* [Exercise directions]: Going line by line through the records below, count those with the word "this" and give only the count.

---- Data records

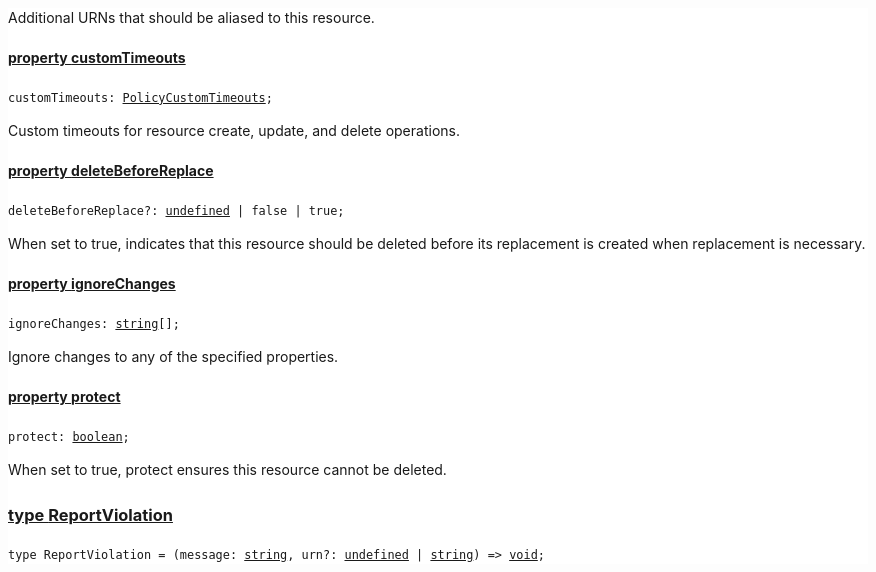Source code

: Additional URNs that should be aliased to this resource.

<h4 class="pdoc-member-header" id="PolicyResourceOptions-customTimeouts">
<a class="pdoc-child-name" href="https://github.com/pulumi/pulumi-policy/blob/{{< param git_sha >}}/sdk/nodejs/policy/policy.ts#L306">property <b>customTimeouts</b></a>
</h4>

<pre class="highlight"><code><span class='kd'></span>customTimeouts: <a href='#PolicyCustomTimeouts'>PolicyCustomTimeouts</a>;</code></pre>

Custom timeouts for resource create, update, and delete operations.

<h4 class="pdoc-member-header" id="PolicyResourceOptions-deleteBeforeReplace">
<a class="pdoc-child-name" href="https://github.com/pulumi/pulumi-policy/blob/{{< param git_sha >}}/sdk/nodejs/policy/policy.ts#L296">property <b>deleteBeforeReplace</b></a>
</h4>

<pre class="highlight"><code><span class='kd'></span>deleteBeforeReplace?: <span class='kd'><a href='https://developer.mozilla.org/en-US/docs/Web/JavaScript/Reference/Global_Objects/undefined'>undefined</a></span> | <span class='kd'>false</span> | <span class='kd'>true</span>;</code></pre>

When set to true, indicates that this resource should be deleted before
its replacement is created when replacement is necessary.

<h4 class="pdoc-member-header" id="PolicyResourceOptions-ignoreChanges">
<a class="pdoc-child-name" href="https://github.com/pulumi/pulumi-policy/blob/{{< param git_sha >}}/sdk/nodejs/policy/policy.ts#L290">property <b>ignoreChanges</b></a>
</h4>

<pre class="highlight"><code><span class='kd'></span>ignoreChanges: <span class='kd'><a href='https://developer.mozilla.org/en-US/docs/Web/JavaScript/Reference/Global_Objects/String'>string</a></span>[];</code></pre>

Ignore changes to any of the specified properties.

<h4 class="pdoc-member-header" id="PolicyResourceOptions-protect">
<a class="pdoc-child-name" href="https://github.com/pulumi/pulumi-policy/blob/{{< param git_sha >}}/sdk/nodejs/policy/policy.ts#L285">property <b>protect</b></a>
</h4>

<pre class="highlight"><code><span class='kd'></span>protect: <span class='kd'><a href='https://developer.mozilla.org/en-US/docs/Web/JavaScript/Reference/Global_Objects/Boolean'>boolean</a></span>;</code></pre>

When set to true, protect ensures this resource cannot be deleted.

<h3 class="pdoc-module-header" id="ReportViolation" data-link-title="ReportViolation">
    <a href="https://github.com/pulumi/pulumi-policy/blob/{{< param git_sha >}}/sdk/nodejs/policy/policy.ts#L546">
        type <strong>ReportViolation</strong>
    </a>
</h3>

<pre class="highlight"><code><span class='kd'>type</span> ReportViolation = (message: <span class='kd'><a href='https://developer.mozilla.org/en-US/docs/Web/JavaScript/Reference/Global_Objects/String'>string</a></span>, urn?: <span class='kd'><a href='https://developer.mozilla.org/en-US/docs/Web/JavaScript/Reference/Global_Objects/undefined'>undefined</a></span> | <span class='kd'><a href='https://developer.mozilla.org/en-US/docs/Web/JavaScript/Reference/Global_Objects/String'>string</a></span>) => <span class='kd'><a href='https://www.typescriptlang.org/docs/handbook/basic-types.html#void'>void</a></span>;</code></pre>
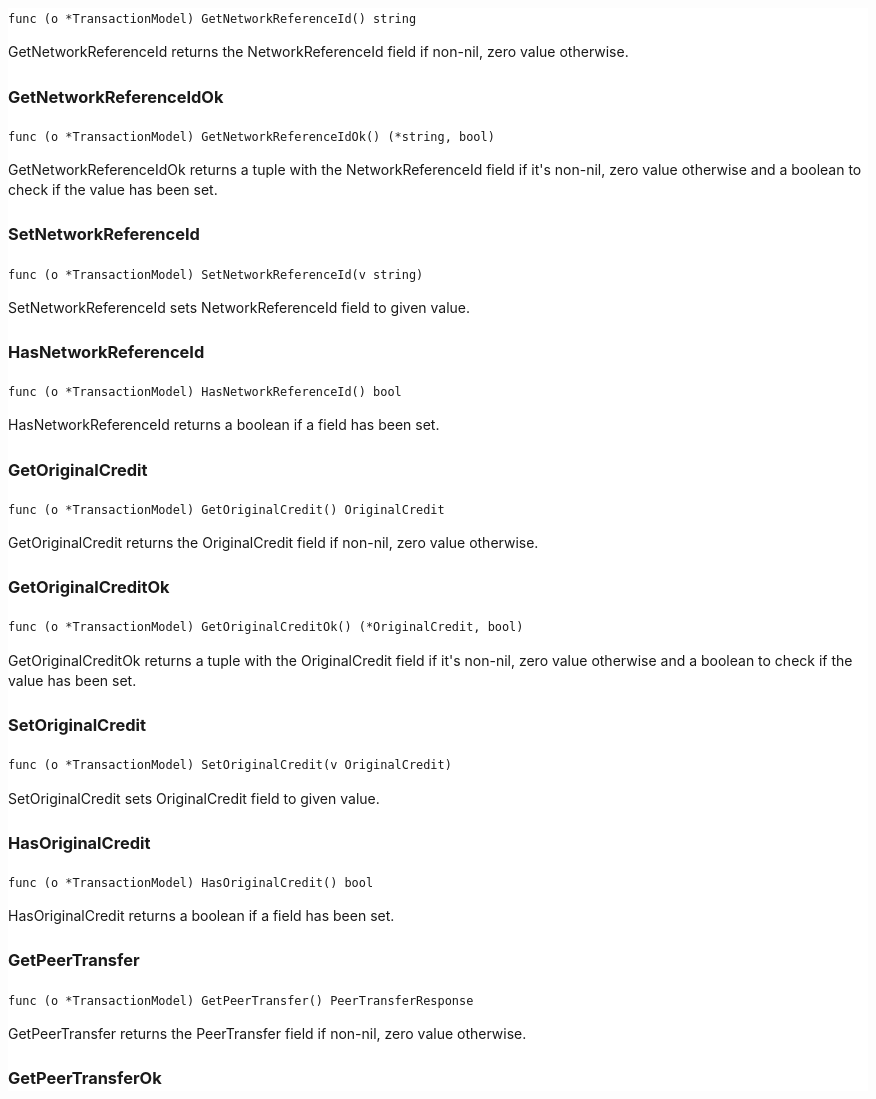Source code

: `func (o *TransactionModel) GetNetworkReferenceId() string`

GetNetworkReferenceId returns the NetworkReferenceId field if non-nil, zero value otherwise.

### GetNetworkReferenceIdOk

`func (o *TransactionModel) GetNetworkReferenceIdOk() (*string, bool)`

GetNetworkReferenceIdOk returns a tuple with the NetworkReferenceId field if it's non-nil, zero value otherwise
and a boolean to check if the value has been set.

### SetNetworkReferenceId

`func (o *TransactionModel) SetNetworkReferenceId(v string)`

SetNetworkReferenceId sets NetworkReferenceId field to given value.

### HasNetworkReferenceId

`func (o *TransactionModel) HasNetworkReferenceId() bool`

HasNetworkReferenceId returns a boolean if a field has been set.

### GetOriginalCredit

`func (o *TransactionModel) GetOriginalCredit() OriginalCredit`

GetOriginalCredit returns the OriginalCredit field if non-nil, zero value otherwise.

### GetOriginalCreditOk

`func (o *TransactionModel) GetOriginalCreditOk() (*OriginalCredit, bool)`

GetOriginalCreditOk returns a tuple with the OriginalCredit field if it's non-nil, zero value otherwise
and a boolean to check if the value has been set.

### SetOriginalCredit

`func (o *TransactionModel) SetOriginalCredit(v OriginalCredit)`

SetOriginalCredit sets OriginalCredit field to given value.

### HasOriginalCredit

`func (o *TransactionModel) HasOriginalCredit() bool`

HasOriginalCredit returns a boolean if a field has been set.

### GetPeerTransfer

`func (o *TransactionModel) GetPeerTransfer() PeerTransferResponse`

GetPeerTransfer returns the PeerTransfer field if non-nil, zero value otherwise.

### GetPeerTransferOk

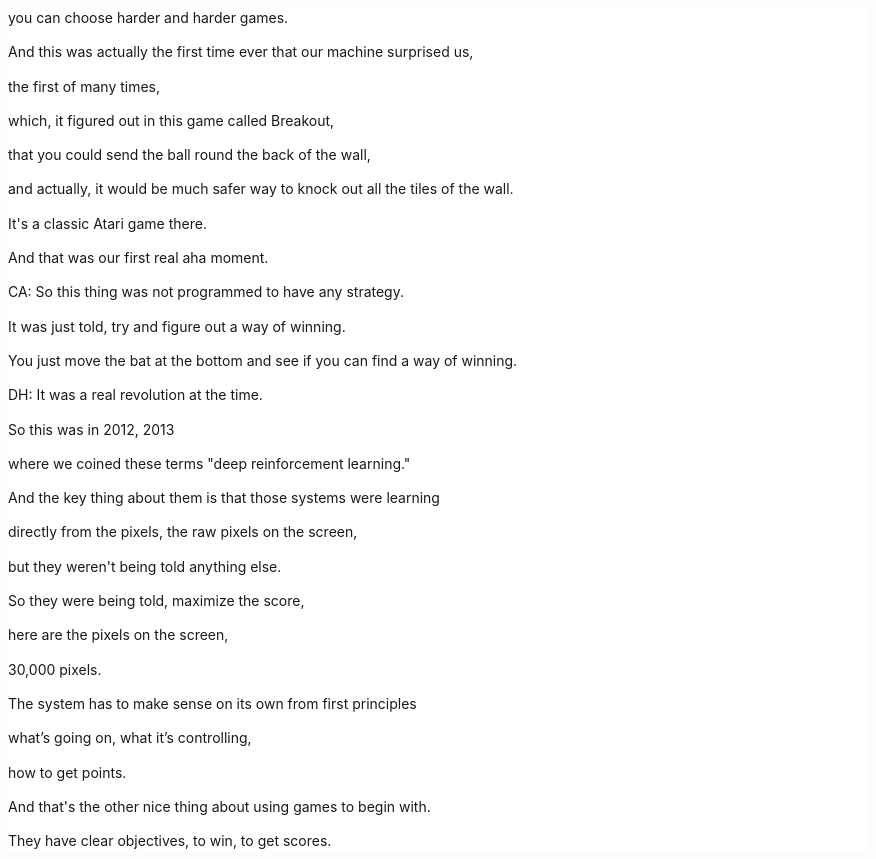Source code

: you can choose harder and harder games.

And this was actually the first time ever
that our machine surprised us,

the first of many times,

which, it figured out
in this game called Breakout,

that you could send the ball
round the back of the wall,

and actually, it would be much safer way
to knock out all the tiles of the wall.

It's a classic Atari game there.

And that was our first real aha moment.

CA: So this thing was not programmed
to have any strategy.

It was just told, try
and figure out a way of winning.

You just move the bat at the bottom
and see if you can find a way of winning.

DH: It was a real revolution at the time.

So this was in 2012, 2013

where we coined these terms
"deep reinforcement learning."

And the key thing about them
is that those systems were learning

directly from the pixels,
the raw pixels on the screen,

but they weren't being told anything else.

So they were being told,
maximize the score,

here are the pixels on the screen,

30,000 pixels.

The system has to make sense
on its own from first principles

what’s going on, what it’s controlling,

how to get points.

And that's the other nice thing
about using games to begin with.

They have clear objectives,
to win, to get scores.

--------

* [Your response]: 7